## [Activity]
Where the records below show a line containing "FU-314, start: Apr 15 -> Apr 16", start copying; end with the line containing "License unclear, ends: 12:00 -> 11:30", and copy it too.

┌──

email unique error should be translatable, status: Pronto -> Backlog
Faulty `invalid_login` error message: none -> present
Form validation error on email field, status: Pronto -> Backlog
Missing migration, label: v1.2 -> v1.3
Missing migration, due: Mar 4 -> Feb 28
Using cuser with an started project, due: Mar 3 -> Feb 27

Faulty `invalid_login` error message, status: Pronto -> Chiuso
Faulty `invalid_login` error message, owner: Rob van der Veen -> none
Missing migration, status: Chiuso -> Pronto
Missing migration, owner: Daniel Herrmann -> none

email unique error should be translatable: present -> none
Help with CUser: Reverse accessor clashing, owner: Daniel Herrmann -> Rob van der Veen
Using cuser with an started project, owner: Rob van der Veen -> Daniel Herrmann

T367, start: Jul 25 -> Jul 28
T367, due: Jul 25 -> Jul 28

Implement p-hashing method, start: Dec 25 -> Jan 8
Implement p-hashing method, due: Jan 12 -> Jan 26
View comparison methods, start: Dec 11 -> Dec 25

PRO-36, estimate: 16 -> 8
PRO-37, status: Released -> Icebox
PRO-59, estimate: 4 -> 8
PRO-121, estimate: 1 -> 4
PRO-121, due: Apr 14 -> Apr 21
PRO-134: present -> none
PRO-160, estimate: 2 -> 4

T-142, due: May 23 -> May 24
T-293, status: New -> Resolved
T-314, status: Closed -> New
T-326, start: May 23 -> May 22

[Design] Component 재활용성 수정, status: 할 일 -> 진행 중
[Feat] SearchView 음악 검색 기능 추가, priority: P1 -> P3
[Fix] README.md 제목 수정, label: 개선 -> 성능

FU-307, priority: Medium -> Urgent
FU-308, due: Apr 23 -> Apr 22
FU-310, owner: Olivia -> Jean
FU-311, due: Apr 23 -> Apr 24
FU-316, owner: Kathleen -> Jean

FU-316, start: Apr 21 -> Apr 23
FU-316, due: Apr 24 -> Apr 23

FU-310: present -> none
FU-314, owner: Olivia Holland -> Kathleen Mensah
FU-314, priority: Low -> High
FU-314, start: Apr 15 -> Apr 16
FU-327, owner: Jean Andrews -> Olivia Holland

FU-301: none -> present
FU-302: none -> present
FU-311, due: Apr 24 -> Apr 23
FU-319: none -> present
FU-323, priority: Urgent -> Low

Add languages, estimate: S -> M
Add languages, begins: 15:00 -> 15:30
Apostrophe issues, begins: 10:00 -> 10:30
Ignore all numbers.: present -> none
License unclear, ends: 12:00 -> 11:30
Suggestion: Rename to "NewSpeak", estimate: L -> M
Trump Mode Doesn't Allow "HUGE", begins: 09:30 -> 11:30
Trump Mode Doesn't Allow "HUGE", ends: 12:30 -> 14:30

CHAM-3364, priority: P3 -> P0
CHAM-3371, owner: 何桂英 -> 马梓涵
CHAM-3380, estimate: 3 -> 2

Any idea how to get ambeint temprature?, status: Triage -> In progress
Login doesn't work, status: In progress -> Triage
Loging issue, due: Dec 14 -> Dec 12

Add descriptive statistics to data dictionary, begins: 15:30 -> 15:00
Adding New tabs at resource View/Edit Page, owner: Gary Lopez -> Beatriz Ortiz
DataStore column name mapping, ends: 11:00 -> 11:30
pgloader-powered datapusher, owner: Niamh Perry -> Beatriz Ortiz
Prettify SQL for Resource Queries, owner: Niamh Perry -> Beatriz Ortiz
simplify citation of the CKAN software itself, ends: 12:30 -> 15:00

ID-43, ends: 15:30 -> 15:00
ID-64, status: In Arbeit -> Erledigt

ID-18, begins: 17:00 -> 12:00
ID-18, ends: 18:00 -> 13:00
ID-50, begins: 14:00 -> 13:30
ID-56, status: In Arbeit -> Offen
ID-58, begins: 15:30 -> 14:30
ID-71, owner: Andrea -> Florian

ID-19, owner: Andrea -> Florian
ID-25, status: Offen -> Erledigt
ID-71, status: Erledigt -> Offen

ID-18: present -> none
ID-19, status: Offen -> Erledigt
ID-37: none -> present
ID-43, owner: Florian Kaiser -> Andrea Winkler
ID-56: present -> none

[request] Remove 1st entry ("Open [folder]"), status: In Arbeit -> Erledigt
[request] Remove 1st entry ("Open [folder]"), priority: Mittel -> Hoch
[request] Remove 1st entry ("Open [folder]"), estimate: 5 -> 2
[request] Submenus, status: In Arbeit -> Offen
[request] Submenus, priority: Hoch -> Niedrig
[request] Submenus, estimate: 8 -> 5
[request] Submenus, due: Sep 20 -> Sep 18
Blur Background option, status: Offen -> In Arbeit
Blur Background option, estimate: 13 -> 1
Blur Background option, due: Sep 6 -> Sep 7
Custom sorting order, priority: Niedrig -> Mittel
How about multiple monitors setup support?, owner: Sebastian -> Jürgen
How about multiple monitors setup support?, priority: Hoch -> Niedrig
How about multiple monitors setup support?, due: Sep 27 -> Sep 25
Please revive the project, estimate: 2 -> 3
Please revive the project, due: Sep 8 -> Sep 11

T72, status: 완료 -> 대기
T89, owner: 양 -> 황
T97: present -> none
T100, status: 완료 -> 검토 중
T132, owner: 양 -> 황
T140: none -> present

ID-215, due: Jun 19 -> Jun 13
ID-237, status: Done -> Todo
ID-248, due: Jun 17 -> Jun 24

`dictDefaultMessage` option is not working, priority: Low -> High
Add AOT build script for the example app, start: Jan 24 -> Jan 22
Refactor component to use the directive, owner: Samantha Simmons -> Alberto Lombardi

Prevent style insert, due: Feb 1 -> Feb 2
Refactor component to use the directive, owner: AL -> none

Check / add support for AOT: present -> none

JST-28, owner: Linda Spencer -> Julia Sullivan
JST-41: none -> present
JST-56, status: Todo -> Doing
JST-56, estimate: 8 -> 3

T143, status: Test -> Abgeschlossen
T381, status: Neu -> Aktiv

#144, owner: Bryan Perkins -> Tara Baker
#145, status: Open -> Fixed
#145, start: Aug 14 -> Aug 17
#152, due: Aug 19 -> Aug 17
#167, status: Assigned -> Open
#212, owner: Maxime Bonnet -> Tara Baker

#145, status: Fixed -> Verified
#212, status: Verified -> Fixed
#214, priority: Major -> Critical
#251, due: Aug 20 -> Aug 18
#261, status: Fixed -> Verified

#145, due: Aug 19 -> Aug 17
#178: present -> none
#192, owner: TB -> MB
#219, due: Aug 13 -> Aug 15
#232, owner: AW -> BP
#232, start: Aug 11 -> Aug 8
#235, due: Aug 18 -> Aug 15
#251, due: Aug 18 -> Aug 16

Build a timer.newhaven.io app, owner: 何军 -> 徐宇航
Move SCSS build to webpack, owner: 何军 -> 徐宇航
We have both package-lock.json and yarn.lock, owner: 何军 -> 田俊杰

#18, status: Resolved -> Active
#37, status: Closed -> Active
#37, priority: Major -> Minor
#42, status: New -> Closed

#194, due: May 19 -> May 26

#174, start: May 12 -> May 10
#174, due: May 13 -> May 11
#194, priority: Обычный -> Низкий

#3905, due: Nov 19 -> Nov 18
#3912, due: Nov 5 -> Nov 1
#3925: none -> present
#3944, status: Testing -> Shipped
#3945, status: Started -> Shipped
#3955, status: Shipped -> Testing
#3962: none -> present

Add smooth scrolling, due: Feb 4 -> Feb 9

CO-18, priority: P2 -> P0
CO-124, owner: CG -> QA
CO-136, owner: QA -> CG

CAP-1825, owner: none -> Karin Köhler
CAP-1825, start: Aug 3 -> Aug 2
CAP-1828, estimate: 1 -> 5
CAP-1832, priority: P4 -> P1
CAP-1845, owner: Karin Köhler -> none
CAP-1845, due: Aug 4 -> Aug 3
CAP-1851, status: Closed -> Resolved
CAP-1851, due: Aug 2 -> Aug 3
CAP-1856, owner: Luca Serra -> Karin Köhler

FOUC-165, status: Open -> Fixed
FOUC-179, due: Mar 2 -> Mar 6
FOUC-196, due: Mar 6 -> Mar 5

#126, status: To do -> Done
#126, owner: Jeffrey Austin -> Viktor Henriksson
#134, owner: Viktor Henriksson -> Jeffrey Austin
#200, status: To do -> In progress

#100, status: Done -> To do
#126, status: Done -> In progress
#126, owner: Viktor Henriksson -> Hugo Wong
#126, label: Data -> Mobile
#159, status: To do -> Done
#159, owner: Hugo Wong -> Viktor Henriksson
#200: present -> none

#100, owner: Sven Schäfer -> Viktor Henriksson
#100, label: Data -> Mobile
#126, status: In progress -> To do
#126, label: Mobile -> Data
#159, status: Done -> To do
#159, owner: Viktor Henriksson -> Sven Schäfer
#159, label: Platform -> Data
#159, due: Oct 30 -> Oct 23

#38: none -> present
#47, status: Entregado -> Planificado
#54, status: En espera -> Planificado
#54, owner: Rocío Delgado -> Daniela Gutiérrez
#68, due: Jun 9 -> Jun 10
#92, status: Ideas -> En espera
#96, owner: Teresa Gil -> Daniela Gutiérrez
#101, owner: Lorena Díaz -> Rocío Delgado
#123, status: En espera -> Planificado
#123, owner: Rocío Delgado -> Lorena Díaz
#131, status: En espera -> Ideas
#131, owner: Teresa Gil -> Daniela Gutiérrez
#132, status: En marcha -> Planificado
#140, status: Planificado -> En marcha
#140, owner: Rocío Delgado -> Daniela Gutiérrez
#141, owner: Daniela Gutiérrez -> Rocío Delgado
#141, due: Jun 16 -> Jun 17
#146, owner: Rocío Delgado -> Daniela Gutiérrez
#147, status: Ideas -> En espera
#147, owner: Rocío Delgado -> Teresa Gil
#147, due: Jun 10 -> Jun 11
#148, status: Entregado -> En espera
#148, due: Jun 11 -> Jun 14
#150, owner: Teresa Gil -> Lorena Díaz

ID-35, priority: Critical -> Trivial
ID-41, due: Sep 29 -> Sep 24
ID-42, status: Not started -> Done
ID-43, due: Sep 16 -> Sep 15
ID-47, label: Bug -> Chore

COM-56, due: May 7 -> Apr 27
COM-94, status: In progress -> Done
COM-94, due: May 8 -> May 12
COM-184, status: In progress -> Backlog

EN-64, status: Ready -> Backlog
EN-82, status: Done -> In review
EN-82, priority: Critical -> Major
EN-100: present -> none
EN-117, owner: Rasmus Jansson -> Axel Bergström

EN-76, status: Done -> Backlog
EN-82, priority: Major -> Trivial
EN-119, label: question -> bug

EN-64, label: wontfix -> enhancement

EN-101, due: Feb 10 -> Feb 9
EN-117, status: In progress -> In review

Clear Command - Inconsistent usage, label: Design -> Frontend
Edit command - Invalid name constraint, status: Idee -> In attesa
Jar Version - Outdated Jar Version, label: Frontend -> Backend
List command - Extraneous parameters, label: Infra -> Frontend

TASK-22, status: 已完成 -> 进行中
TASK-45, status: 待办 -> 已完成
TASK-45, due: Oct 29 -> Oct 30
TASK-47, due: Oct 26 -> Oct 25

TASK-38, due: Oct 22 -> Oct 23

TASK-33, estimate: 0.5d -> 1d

└──

## [Result for this task]
FU-314, start: Apr 15 -> Apr 16
FU-327, owner: Jean Andrews -> Olivia Holland

FU-301: none -> present
FU-302: none -> present
FU-311, due: Apr 24 -> Apr 23
FU-319: none -> present
FU-323, priority: Urgent -> Low

Add languages, estimate: S -> M
Add languages, begins: 15:00 -> 15:30
Apostrophe issues, begins: 10:00 -> 10:30
Ignore all numbers.: present -> none
License unclear, ends: 12:00 -> 11:30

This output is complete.